The 1948 Declaration clearly asserts that the right to intellectual property protection is a human right. 

(4)   International Covenant on Economic, Social and Cultural Rights: (Article 15, ratified by the UN General Assembly on December 16, 1966):

The States Parties to the present Covenant recognize the right of everyone:
(a) To take part in cultural life;
(b) To enjoy the benefits of scientific progress and its applications;
(c) To benefit from the protection of the moral and material interests resulting from any scientific, literary or artistic production of which he is the author.

Note that while everyone has the general right to benefit from innovation, those who create innovations have a specific right to the “protection” of “material interests” resulting from their own innovations. This can mean nothing other than ownership of intellectual property, despite the absence of that legal term. An IP regime that provides the general public access to and benefits from innovative works while also protecting the ownership of those works meets the criteria of the these instruments.  

(5)   Vienna Declaration and Programme of Action: “While development facilitates the enjoyment of all human rights, the lack of development may not be invoked to justify the abridgement of internationally recognized human rights.” (1993, Part One, Paragraph 10)

Remember, the right to the ownership of one's discoveries and creations is a human right under the agreements we’ve cited. So according to the Vienna Declaration, intellectual property protection may not be infringed because of a lack of development. 

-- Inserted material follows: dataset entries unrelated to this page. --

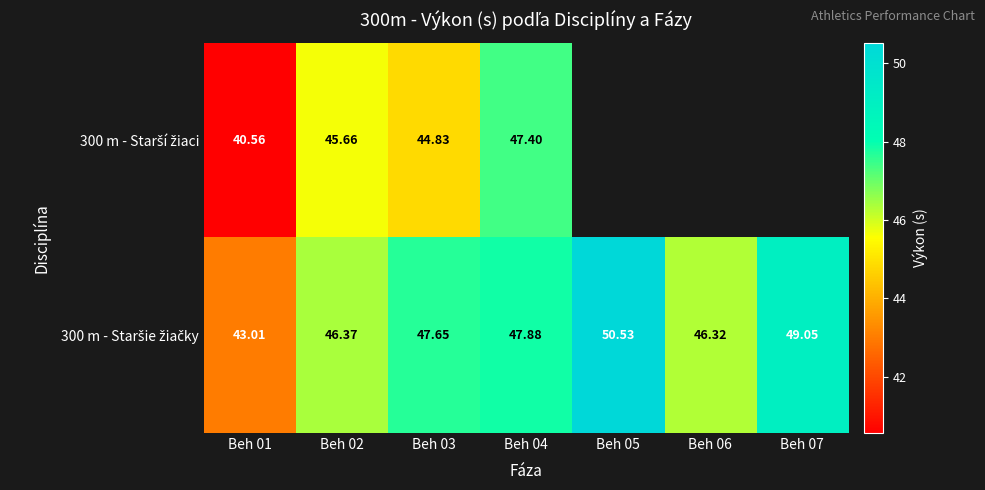

Read the 300 m - Staršie žiačky value at Beh 07.

49.0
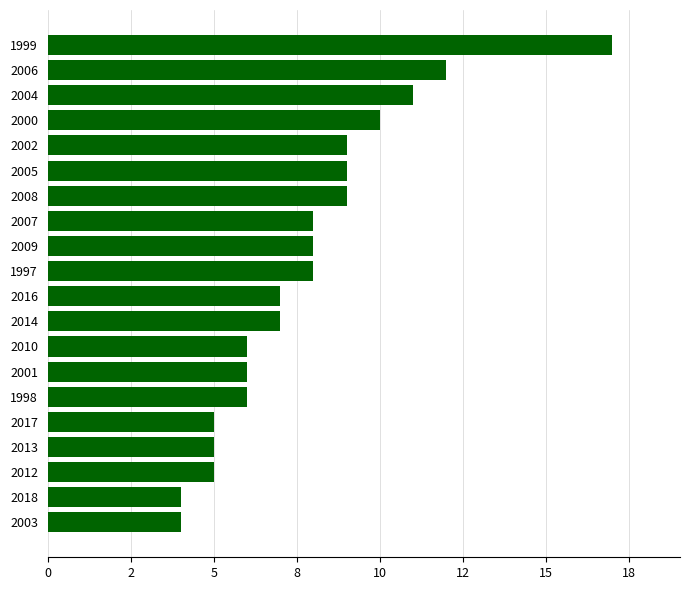

Does the chart contain any negative values?

No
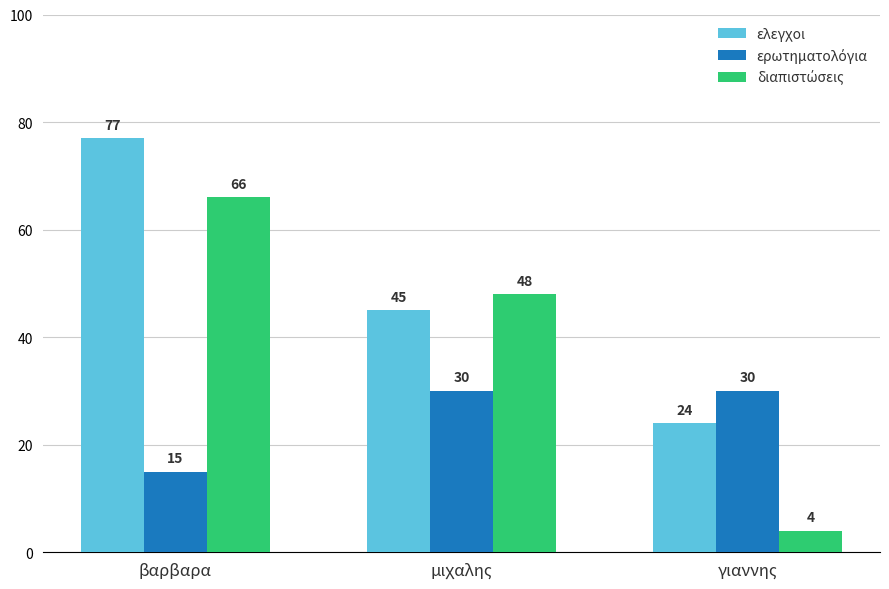

What is the difference between the maximum and minimum values in the ελεγχοι series?

53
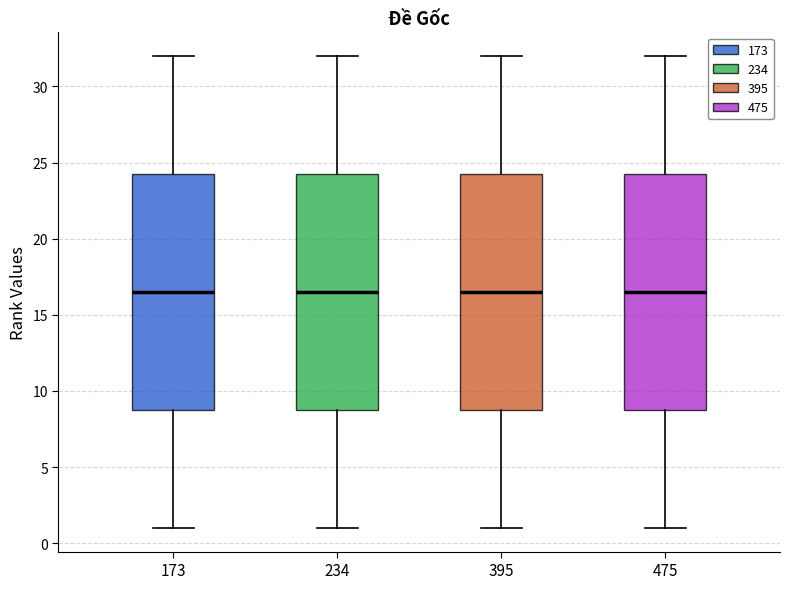

Reading left to right, transcribe this box plot: for each box, give where its median line is, the range the box spans, and where its two whiskers end, as read against the y-axis. The values are not printed on the chart, so give them approximately, as read against the axis.

173: median 16.5, box 9.0 to 24.5, whiskers 1.0 to 32.0
234: median 16.5, box 9.0 to 24.5, whiskers 1.0 to 32.0
395: median 16.5, box 9.0 to 24.5, whiskers 1.0 to 32.0
475: median 16.5, box 9.0 to 24.5, whiskers 1.0 to 32.0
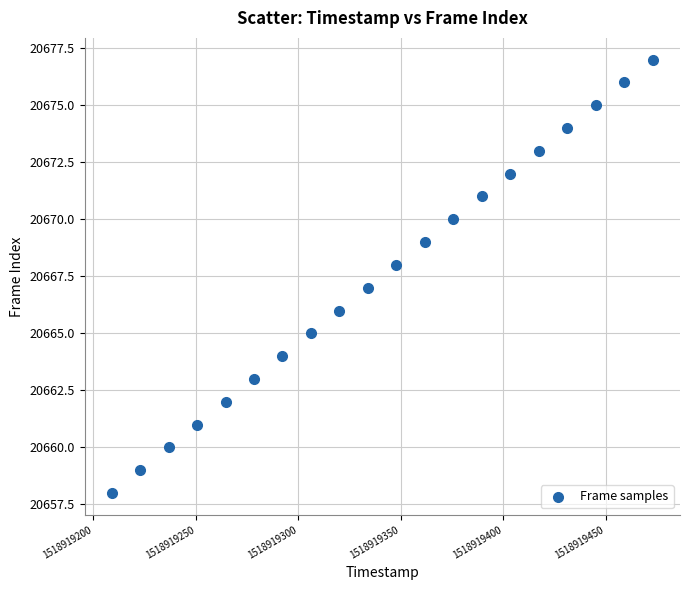

What is the range of Y values (max minus min)?

19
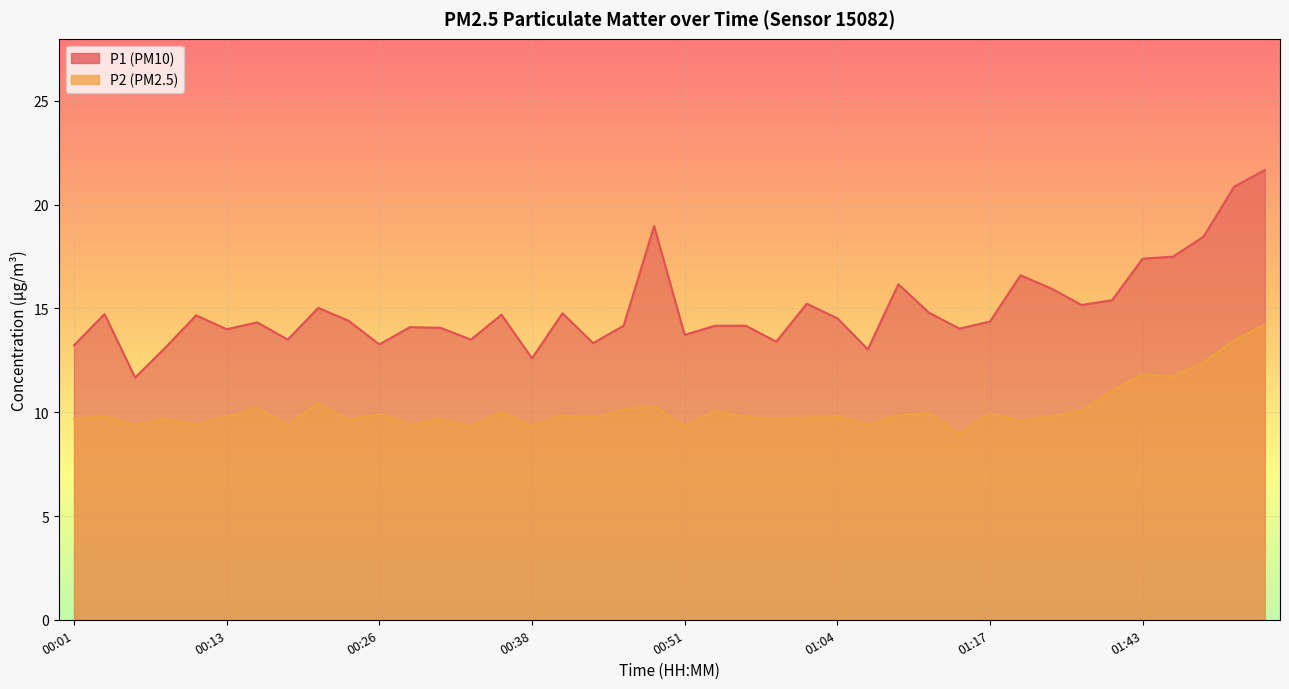

At how many categories does at least one series exceed 21?

1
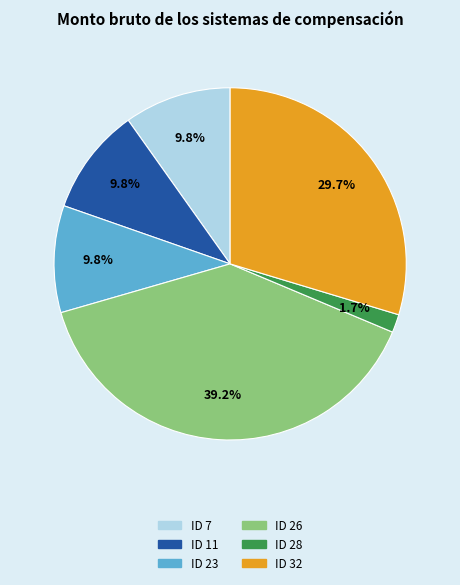

Between ID 7 and ID 32, which is larger?

ID 32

Obstacles to Authors, Creators and Inventors 

The Special Rapporteur also wisely asks concerning the “concrete obstacles met by authors, creators and inventors, such as scientists and artists, to enjoy this right.” The “right” to which the Special Rapporteur refers is Article 27 of the Universal Declaration of Human Rights, recalled above. We are grateful that the Special Rapporteur grants the proper interpretation of Article 27 as primarily referring to the rights of creators to benefit from their creation. 

Far beyond any other obstacle for creators is the permissionless theft of their work, whether it be piracy of a written or recorded work, production of a patented invention or molecule in violation of the patent, or counterfeiting of trademarked goods. We are concerned about rampant piracy and counterfeiting of creative works, as well as by national strategies designed to ignore internationally recognized patents, such as India’s purposeful violation of pharmaceutical patents that are globally recognized. 

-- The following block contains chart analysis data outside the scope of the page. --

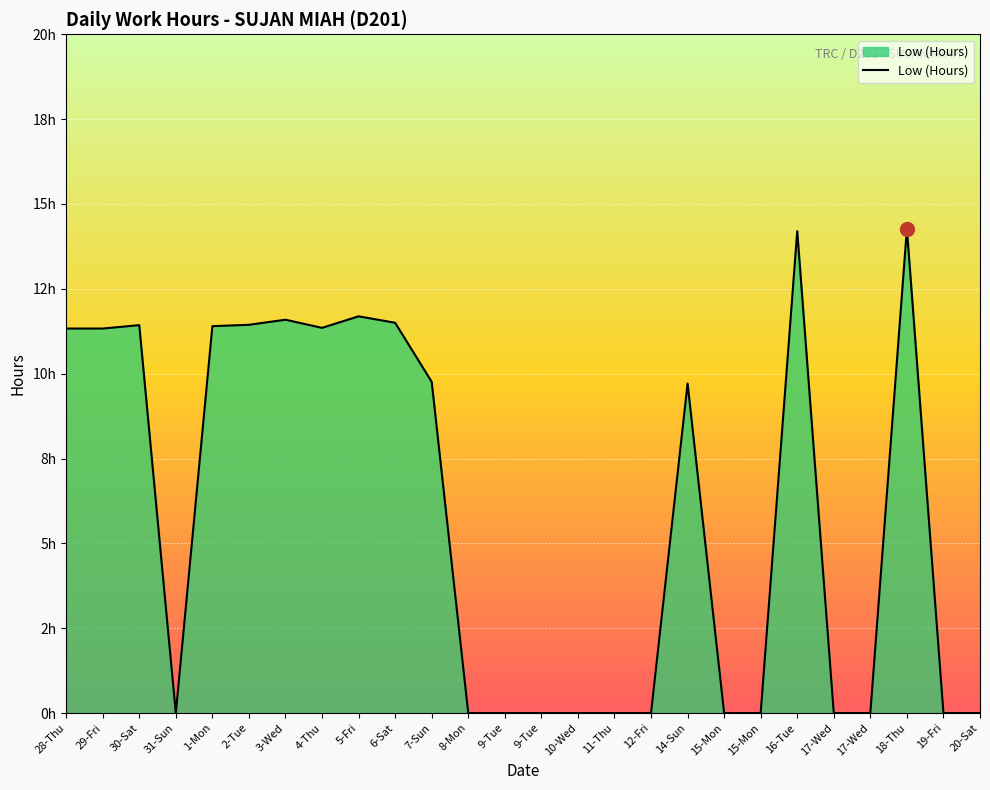

Reading left to right, what are all the values shown in this chart?

11.3	11.3	11.4	0.0	11.4	11.4	11.6	11.3	11.7	11.5	9.8	0.0	0.0	0.0	0.0	0.0	0.0	9.7	0.0	0.0	14.2	0.0	0.0	14.3	0.0	0.0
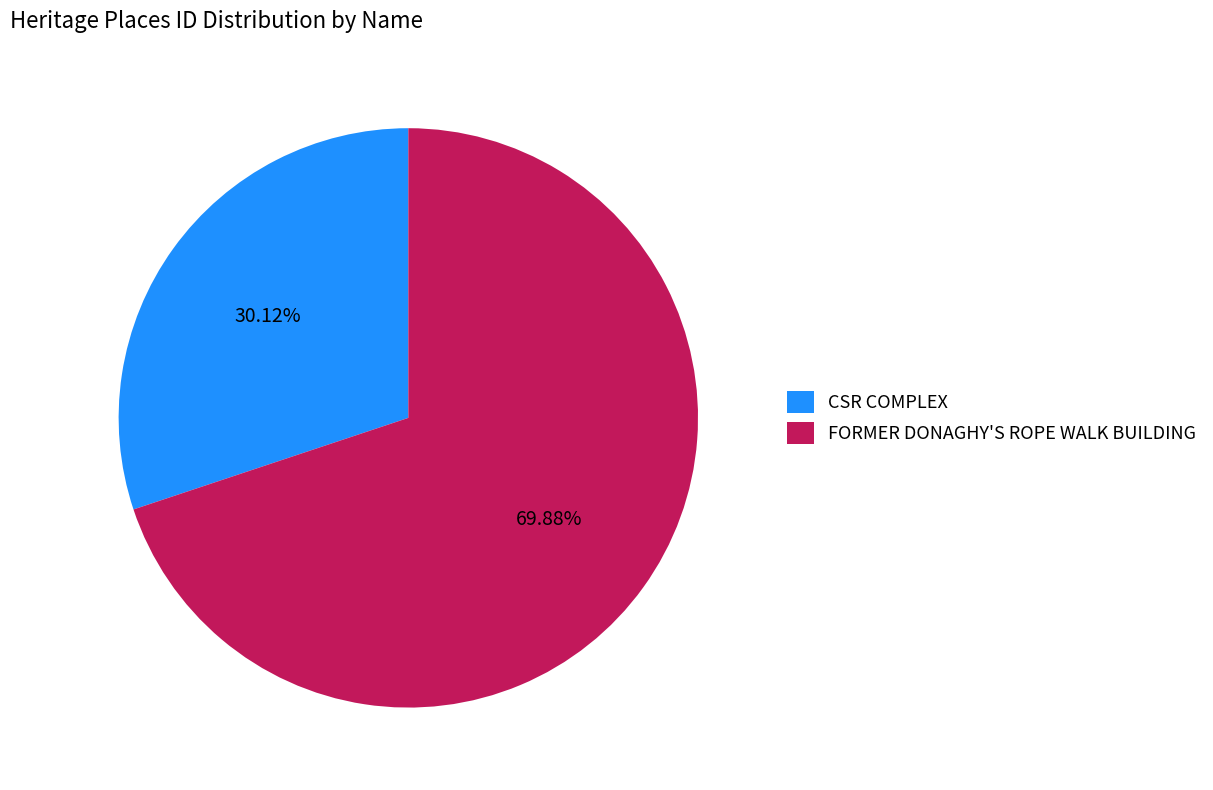

Which category has the smallest portion of the pie?

CSR COMPLEX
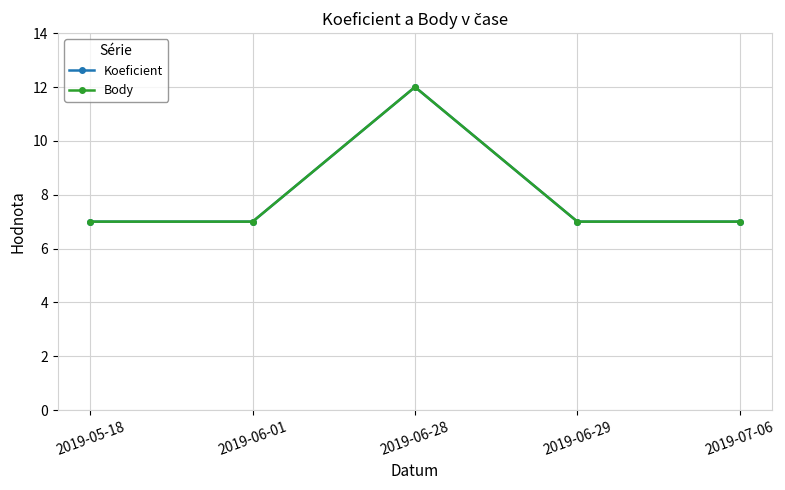

Which series has the largest range (max minus min)?

Koeficient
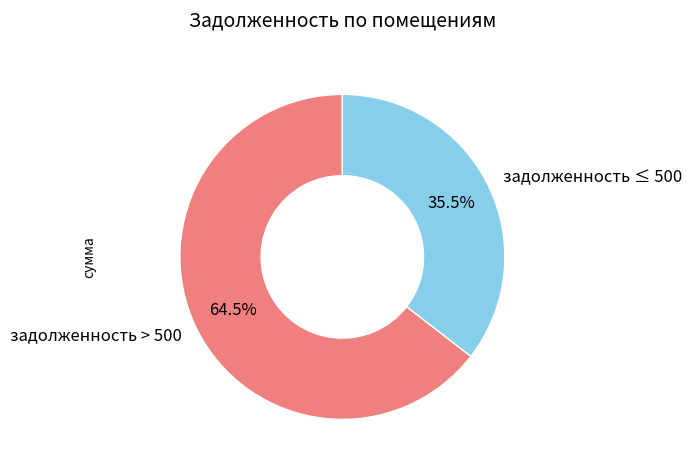

Which slice is the smallest?

задолженность ≤ 500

We ask that nations claiming to believe in the supremacy of the rule of law devote themselves to proper and consistent application of that law, and to behavior that comports with their international treaty obligations, in the area of IPRs, by respecting copyrights, trademarks and patents, and by cooperating in the identification and prosecution of those who violate IPR law. 

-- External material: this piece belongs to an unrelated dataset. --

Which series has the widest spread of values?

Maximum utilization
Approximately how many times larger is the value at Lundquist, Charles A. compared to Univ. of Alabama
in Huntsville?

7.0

The crux of the 20th Century competition between capitalism and communism was this question: Does the general public benefit from private ownership and control of capital, or must the general public expropriate that capital in order to benefit from it? What is clear as we move into the 21st century is that private ownership and control of capital delivered far superior results than did its opposite. 

In the 21st Century, there is no reason to replay the experiment (though some seemingly desire to do so) by asking the question: Does the general public benefit from private ownership of intellectual property (IP) capital? Or must the general public expropriate those IPRs in order to benefit from them? We already know that ownership of creative capital through IPRs generates the greatest benefit to the general public through more widely appreciated culture, through expanded knowledge and through improved public health. 

I appreciate the opportunity to share these thoughts with the Special Rapporteur, and would be happy to continue to participate in the thematic report to the Human Rights Council as appropriate.